Who are Tripura’s indigenous people?
- There are 19 notified Scheduled Tribes in Tripura, among whom the Tripuris are the largest group.
- The Tripuris are also considered the aboriginals as they migrated first.
- The princely state of Tripura was ruled by the Manikya dynasty, belonging to the Tripuri community, from the late 13th century until the signing of Instrument of Accession with the Indian government on October 15, 1949.
- Other groups migrated at various times — Reang and Jamatia (via the Chittagong Hill Tracts from parts of Burma), Bhil, Orang and Santal (from parts of central India and Bengal), besides Noatia, Uchoi, Kuki, Halam, Lushai, Bhutia, Lepcha, Khashia, Chakma, Mog, Garo, Munda, and Chaimal.
- The 2011 Census puts the number of Tripuris, who belong to the Indo-Mongoloid family, at 5.92 lakh, followed by Reangs (1.88 lakh) and Jamatias (83,000).
What is the extent of migration by non-tribal groups?
- In the 1881 Census, tribals constituted 63.77% of Tripura’s population; in 2011, this was down to 31.80%.
- This followed the migration of 6.10 lakh Bengalis between 1947 and 1971, displaced from then East Pakistan.
- The enormity of the influx shows when one compares these 6.10 lakh to the entire state’s 1951 population, which was 6.39 lakh.
- While migration was high after Partition, it wasn’t entirely absent before 1947.
- The Manikya kings had hired Bengalis from their estate in Chakla Roshanabad (now in Bangladesh) to work in its administration, and encouraged them to settle in the plains to spread settled cultivation.
Bengalis in Tripura
- According to Language Census 2011, Bengali was the mother tongue of 24.14 lakh people in Tripura.
- This represents 2/3rds of the 36.74 lakh population, and almost three times the 8.87 lakh who speak Kokborok (a language of the Tibeto-Burman family and the mother tongue of the largest tribal groups).
- In 1979, Kokborok was accorded the status of official language, alongside Bengali and English.
- It uses the Bengali script; indigenous groups have been demanding recognition of the Roman script for Kokborok.
- The dominance of Bengali, however, cannot be attributed to recent migration alone. It was the official court language of princely Tripura at a time when English was the official language of Bengal.
- Manikya kings promoted Bengali.
- Rabindranath Tagore visited Tripura seven times, and was accorded the title of “Bharat Bhaskar” by the royal house, which also donated during the construction of Visva Bharati University.
Migration issues in past
- Bhaumik, who has authored Troubled Periphery: The Crisis of India’s North East, said the first tribal insurgent group to emerge was the Sengkrak (Clenched Fist) in the 1960s.

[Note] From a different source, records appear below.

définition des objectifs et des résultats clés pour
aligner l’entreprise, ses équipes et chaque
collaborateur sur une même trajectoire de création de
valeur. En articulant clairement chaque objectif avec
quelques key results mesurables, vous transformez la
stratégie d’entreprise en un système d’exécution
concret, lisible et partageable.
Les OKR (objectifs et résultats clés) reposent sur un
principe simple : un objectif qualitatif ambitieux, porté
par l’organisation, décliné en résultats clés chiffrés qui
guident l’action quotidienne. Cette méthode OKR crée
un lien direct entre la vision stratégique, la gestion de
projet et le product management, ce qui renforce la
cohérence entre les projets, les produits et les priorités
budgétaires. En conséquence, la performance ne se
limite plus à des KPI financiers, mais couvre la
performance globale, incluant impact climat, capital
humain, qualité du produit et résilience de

- On June 5, 1980, insurgents massacred nearly 350 Bengalis in west Tripura, followed by another 1,000 killings over the next few days.
- In 1988, the militant group Tripura National Volunteers (TNV), entered into a peace agreement with New Delhi, but rebels formed a splinter group, National Liberation Front of Tripura (NLFT) in 1992.

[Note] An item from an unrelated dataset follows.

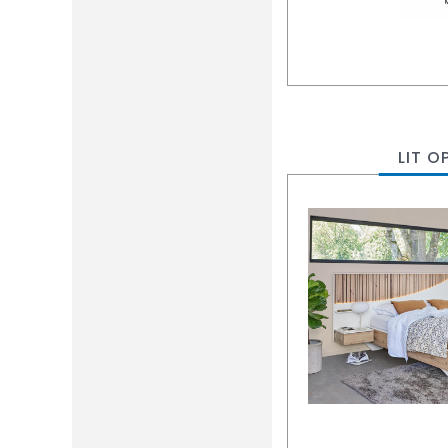
LIT O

- The All Tripura Tribal Force (ATTF) was formed in 1990, later renamed All Tripura Tiger Force.
- According to the South Asia Terrorism Portal, 2509 civilians, 455 security personnel and 519 insurgents were killed between 1992 and 2012.
- ‘Understanding Tipraland movement through migration in Tripura’, a paper by scholars Mrinal Kanti Deb and Aurobindo Mahato, identifies “land alienation” as the root cause behind ethnic strife.
How are the tribal politically represented in Tripura?
- Of 60 Assembly constituencies, 20 are ST-reserved.
- The Tripura Tribal Autonomous District Council, covering 2/3rds (7,332 sq km) of the state’s area, was set up in 1979 and brought under the Sixth Schedule in 1985.
- Till date, the state has had only one tribal Chief Minister — the late Dasarath Deb (CPM, 1993-98).